200 killed and wounded in the bombing of a mosque in Pakistan

51 people were killed in a suicide bombing targeting a mosque in Peshawar, Pakistan.

200 killed and wounded in the bombing of a mosque in Pakistan
Mosque bombing

Many dramatic incidents occurred during the past hours, between the bombing of a mosque in Pakistan and a shooting attack on a nightclub.

Mosque bombing in Pakistan

A Pakistani official said that the suicide attack in a mosque in the city of Peshawar, northwestern Pakistan, resulted in 51 dead and more than 150 wounded, noting that most of the victims were policemen.

An official at Peshawar Hospital noted the arrival of dozens of wounded, including a number of critical cases, after the mosque bombing.
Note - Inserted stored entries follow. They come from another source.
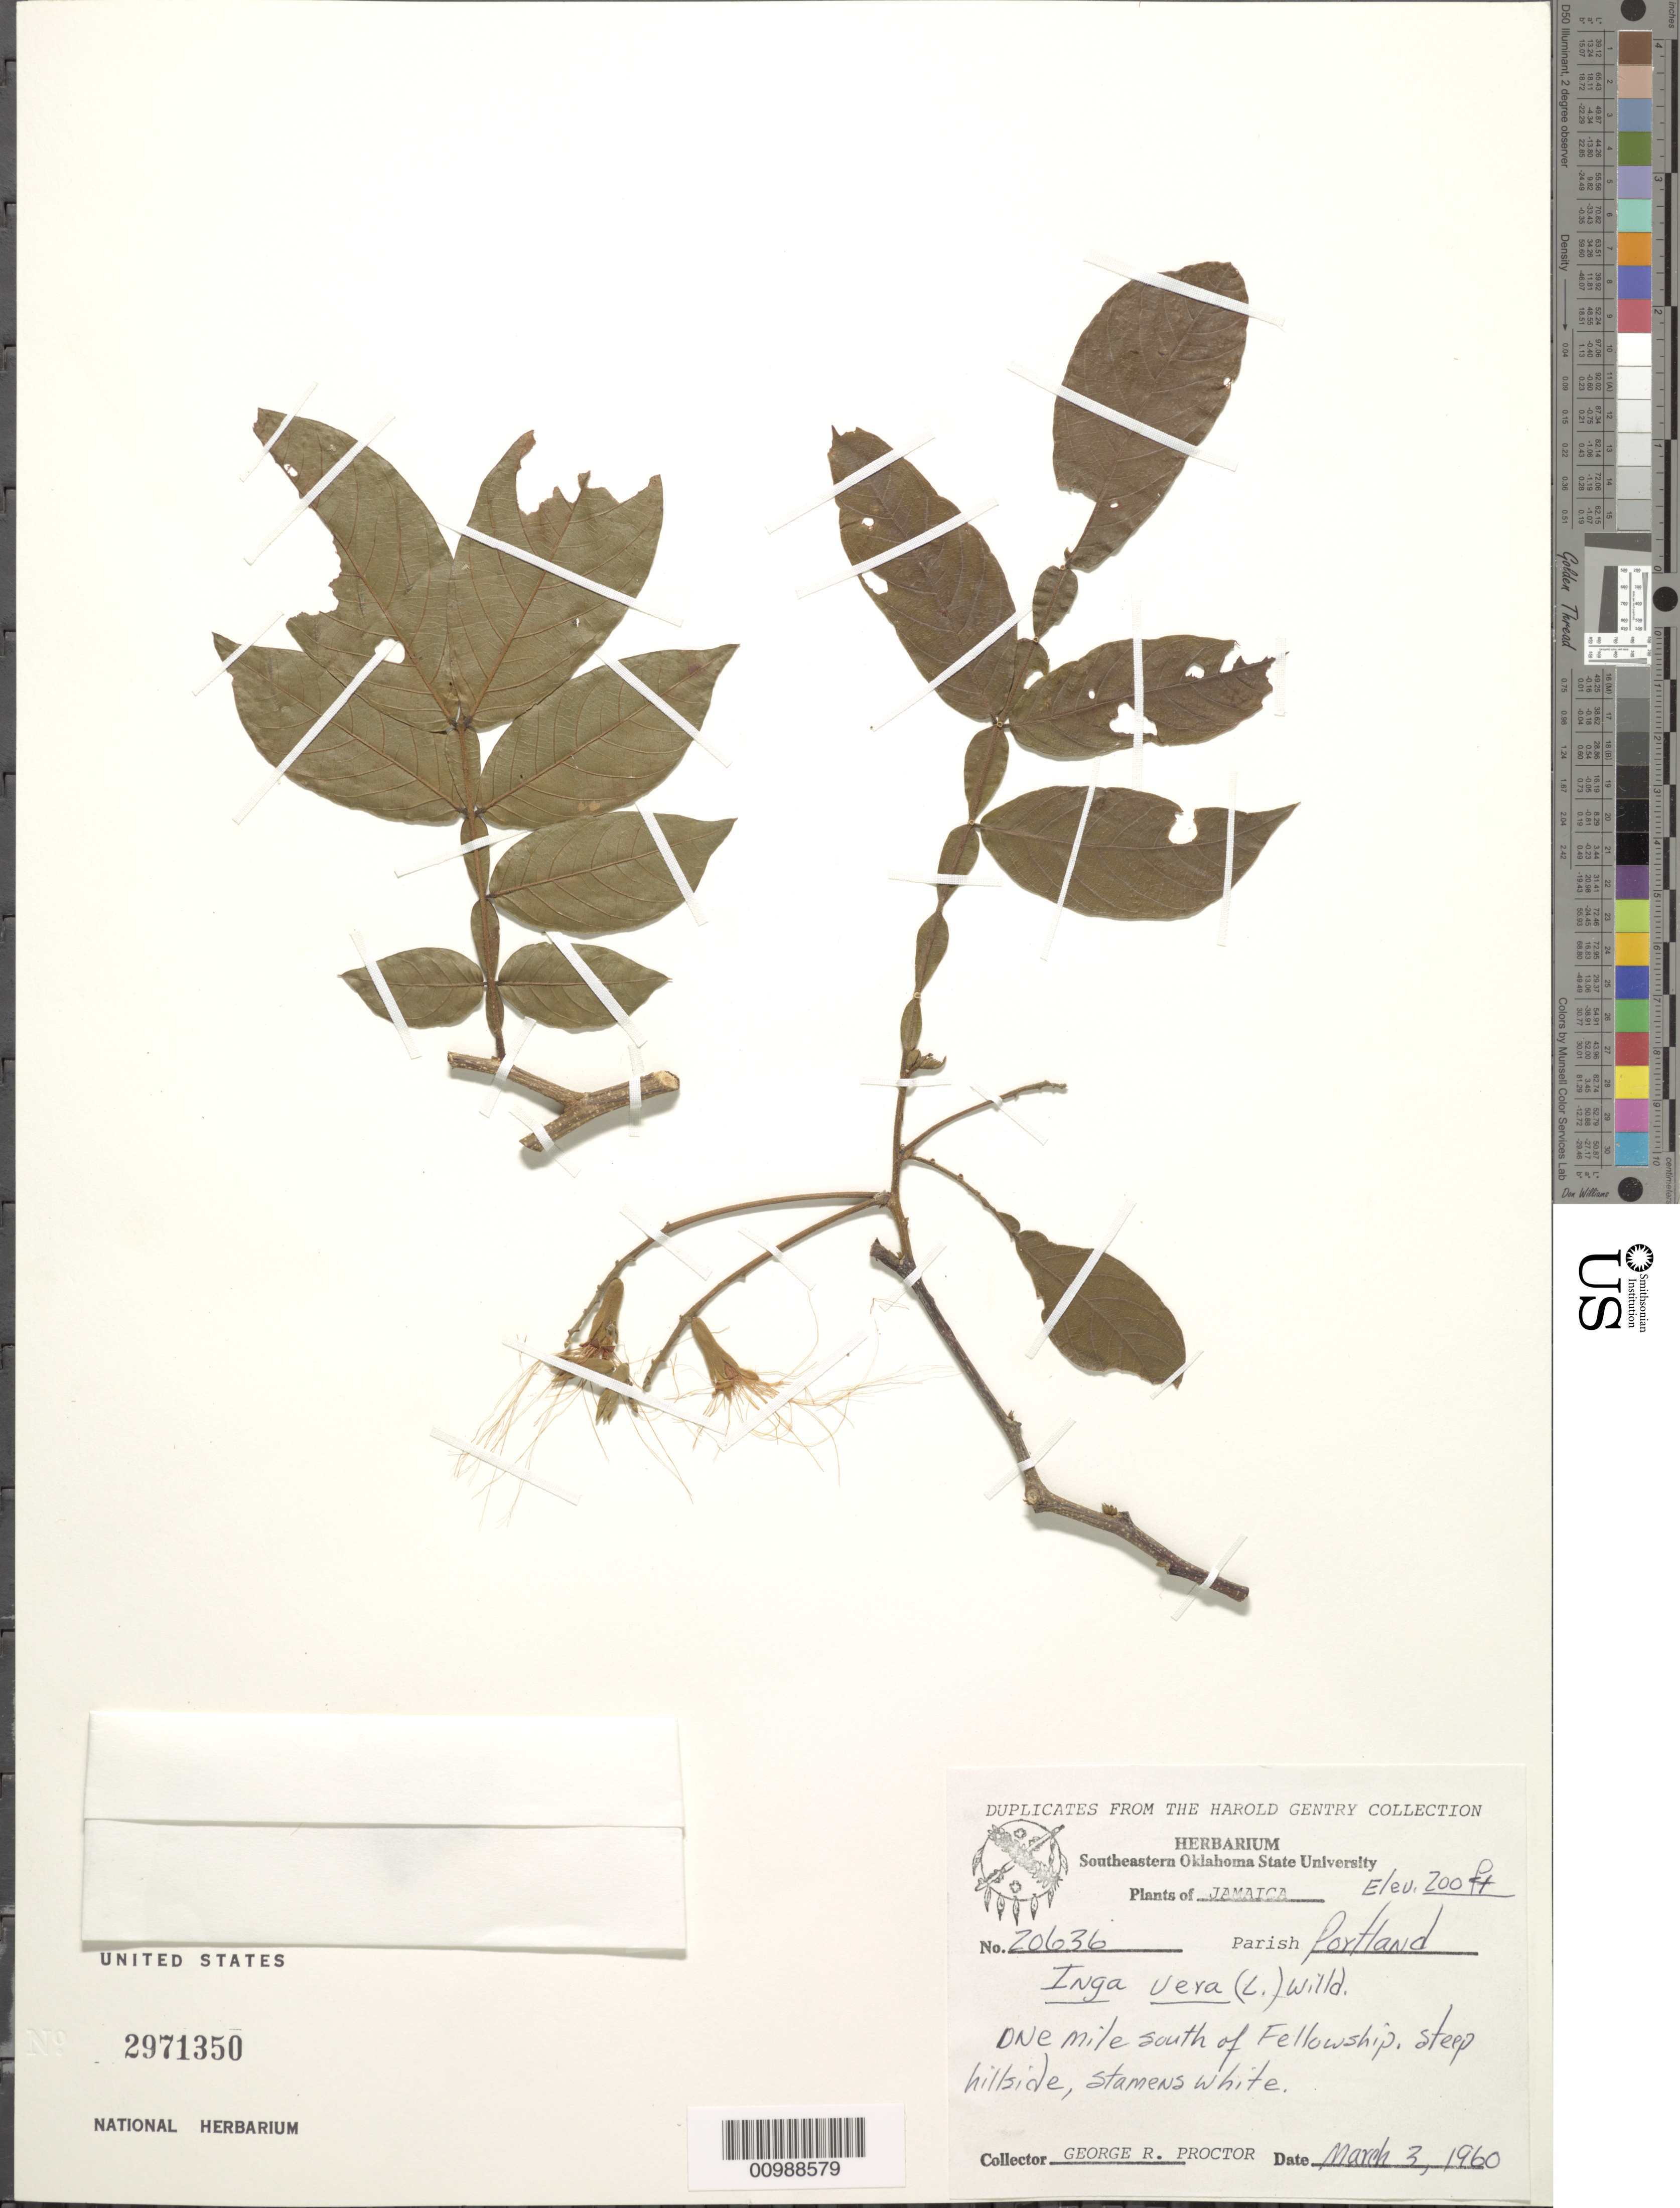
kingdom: Plantae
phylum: Tracheophyta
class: Magnoliopsida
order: Fabales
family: Fabaceae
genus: Inga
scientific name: Inga vera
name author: Willd.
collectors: G. R. Proctor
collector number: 20636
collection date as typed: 03 Mar 1960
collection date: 1960-03-03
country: Jamaica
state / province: Portland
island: Jamaica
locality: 1 mile S of Fellowship.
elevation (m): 61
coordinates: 0 N, 0 E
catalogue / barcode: US 2971350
A police official named Sikandar Khan told "Reuters" that an explosion occurred in a mosque that had a large number of worshipers in the northwestern city of Peshawar, according to a police official told Reuters.

Sikandar Khan added, "Part of the building collapsed, and many are believed to be under rubble."

No one has claimed responsibility for the bombing, which took place in Peshawar, the capital of Khyber Pakhtunkhwa province, which borders Afghanistan.

Television footage showed police and some residents rushing to remove rubble and debris and carrying the injured on their shoulders, while the former Pakistani Prime Minister, Imran Khan, condemned the incident, describing it as a "terrorist."

8 killed in a nightclub in Zacatecas

Sputnik said that 8 people were killed and 5 others were wounded in a shooting attack on a discotheque, in the city of Jerez, in the center of Zacatecas, in the north-central part of the country, controlled by drug gangs.

Armed men opened fire in the nightclub located in the state of Zacatecas, about 670 km north of Mexico City.

Last year's violence in Zacatecas state displaced hundreds of civilians. The violence in the state is due, in particular, to the rivalry between the two largest drug cartels in the country, "Jalisco Nueva Generation" and "Sinaloa".

In March 2022, Agence France-Presse monitored a struggle between the two gangs to control a village that was recaptured by the security forces and abandoned by its residents.

Since the country launched a military campaign against drug gangs in 2006, more than 340,000 people have been killed and 100,000 have gone missing.